機械が人間の労働をより高いレベルで置き換えるようになると、いずれ人間の耐用年数は機械のそれと比べられるようになるでしょう。もはや終身雇用が当然ではなくなった時代では、企業は人間の耐用年数の見込みを立て、そこから得られる利益と支払うべき費用を計算するようになります。企業はそのとき同様の計算を機械についても行い、人間の方が機械よりも利益率が高いことが証明されない限り、人間を雇うことはなくなるだろうと予想されています。

雇われにくくもなるが自立もしやすくなる

AIが人間の労働を置き換える未来は、雇用される側にとってみれば危機的な状況かもしれません。

その一方で、機械が人間に置き換われば、人的資源に依存せずに新たな企業を作ることも容易になっていくでしょう。AIはこれまで大企業があらゆる要素を複雑に構成することで優位に立ってきた物やサービスの生産を、より小規模な企業で実現する方法を提供する可能性があります。
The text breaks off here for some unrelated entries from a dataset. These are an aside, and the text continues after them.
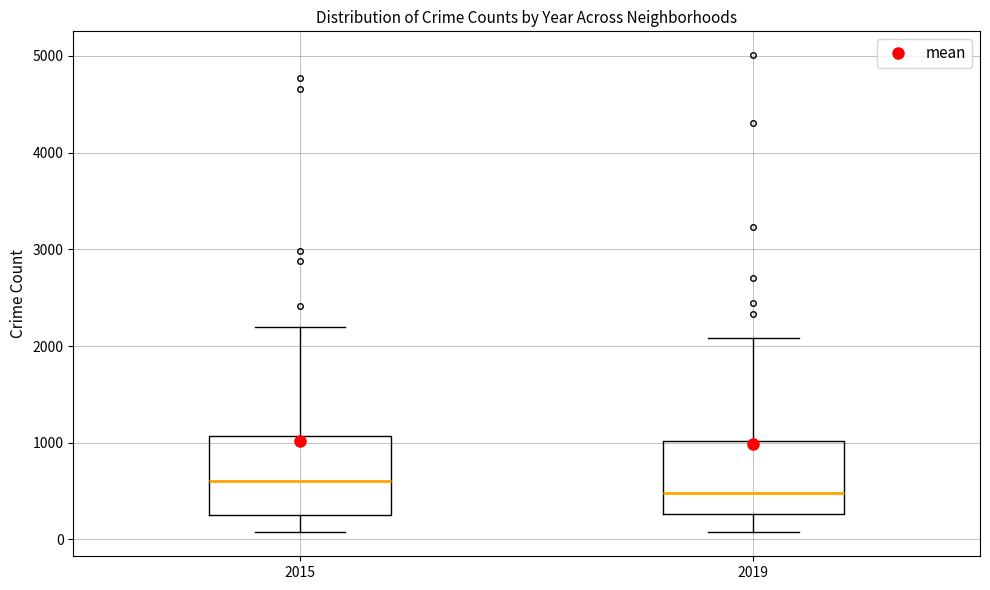

Where does the median line of the box at x = 2019 sit on the y-axis? The values are not printed on the chart, so give them approximately, as read against the axis.

500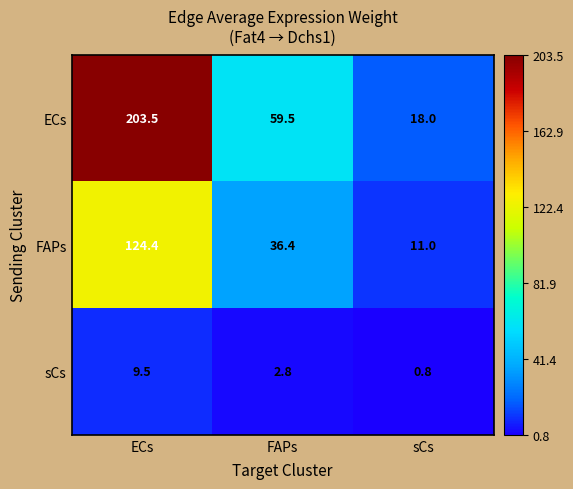

List the series in order of their overall mean, highest first.

ECs, FAPs, sCs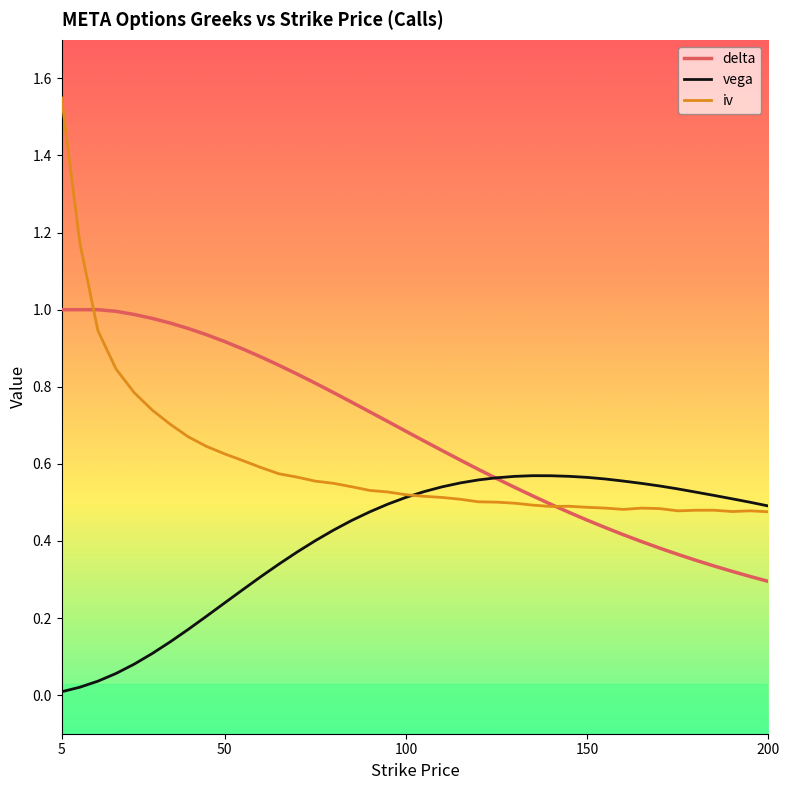

Rank the series by their average value, from highest to lowest.

delta, iv, vega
その未来はかなり先のことでしょうが、大企業はいずれ大量の人間を必要としなくなり、また労働者も大企業に頼らずとも自分たちの必要とする高度なレベルの物やサービスをAIによって手に入れる時代が来るでしょう。その点で言えば、人間はAIに駆逐されるというより、AIを活用する側に回ることで生き残る可能性が高いのです。